The intention of the parties in respect to the width of the right of way does not appear on the face of the writing, and it was hence competent to remove the ambiguity by admitting parol evidence of their contemporaneous acts and negotiations, so as to apply the contract to the subject-matter, and ascertain their intention as regards the particular right of way mentioned. This was not in violation of the well settled rule which forbids that a plain and unambiguous contract be varied, added to or contradicted by parol. Singer Manf’g Co. v. Forsyth,. 108 Ind. 334, and cases cited.

The right of way having been granted without fixed or •defined limits, there was no other way of arriving at the intention of the parties except to resort to their acts and declarations preliminary to, and while they were engaged in making the actual location of the undefined right-of way.

Thus, in Jennison v.

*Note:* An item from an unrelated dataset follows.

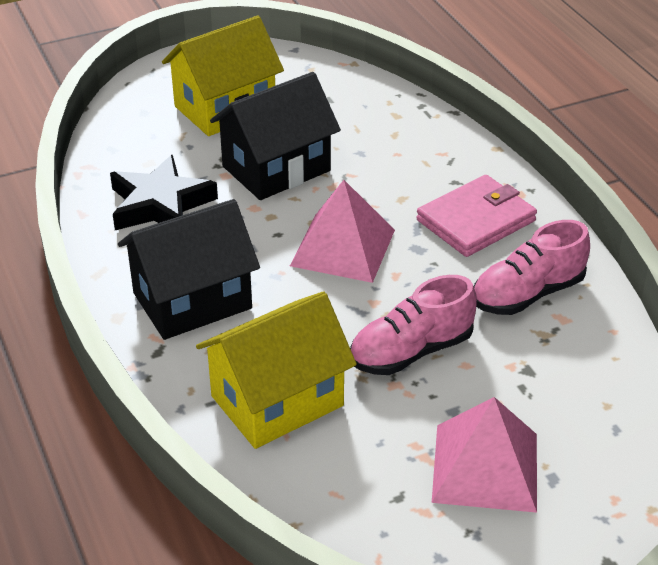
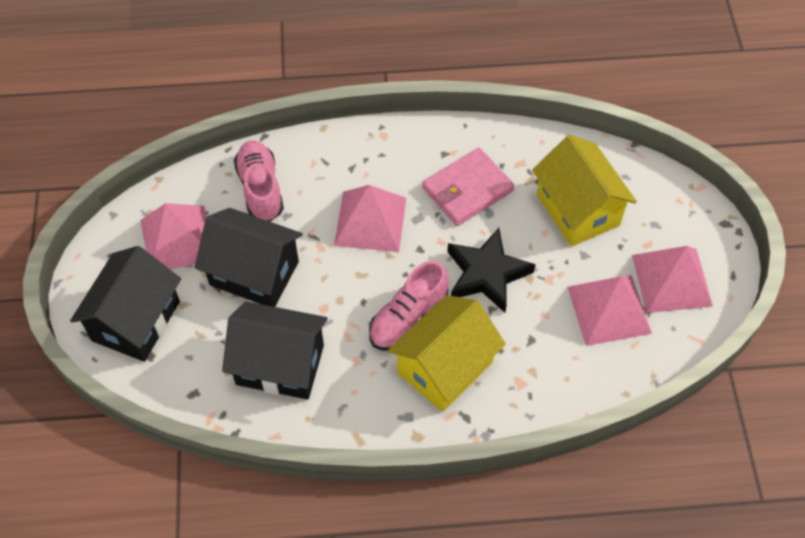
black house: [118,199,260,340] [210,72,341,200] = 2 -> [70,246,181,362] [195,208,303,307] [222,301,328,400] = 3
pink pyramid: [290,180,395,283] [432,397,537,513] = 2 -> [140,203,207,270] [334,185,406,252] [567,275,652,346] [632,246,713,313] = 4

Walker, 11 Gray, 423, Bigelow, J., speaking of the principle which rules this case, said: “ Where an easement in land is granted in general terms, without giving definite location and description to it, so that the part of the land over which the right is to be exercised can not be *360definitely ascertained, the grantee does not thereby acquire a right to use the servient estate without limitation as to the place or mode in which the easement is to be enjoyed. "When the right granted has been once exercised in a fixed and defined course, with the full acquiescence and consent of both parties, it can not be changed at the pleasure of the grantee.” “ This rule,” said the same learned judge, “ rests on the principle that where the terms of a grant are general or indefinite, so that its construction is uncertain and ambiguous, the acts of the parties, contemporaneous with the grant, giving a practical construction to it, shall be deemed to be a just exposition of the intent of the parties.” Onthank v. Lake Shore, etc., R. R. Co., 71 N. Y. 194; Wynkoop v. Burger, 12 Johns. 222; Bannon v. Angier, 2 Allen, 128.

There would be force in the argument by which counsel seeks to maintain that, in the absence of a defined width, it must be conclusively presumed that a right of way six rods wide was intended, if the statute required that a railroad company should always and in every instance lay out its road the width above specified. A legal presumption would then arise that by the grant of a “right of way” it was intended to grant such a one as the law defined, and the rule would apply which holds that words imported into a contract by law are as unassailable by parol as if they had been written in by the parties. Snow v. Indiana, etc., R. W. Co., 109 Ind. 422 ; Smythe v. Scott, 106 Ind. 245.

But the law does not define what shall constitute a right of way, nor has the phrase “ right of way,” as to its extent, any fixed legal meaning. The width of a right of way for a railroad, like any other easement, is, therefore, a subject of contract, and, when the contract is general or ambiguous, the intention of the parties must be ascertained in the manner already indicated. It was therefore proper to aver and prove the contemporaneous acts and declarations of the parties.

It is claimed that Indianapolis, etc., R. W. Co. v. Rayl, 69 Ind. 424, Prather v. Western Union Tel. Co., 89 Ind. 501, *361and Campbell v. Indianapolis, etc., R. R. Co., 110 Ind. 490, support the contention of the appellant in the present case. We entertain a different view of these decisions. They decide, in effect, that where a railroad company enters upon land and takes possession of, and occupies a right of way of the full width authorized by law, or by its charter, no limitation upon its right to do so appearing, it will be conclusively presumed that it appropriated the lands so occupied or taken possession of to the full width allowed by law. This is the correct doctrine, and is in accord with our holding in the present case.

Filed Dec. 15, 1888.

There was no error in admitting evidence to show that the railroad company contracted for and occupied a right of way forty feet in width on either side of the plaintiff’s farm.

The judgment is affirmed, with costs.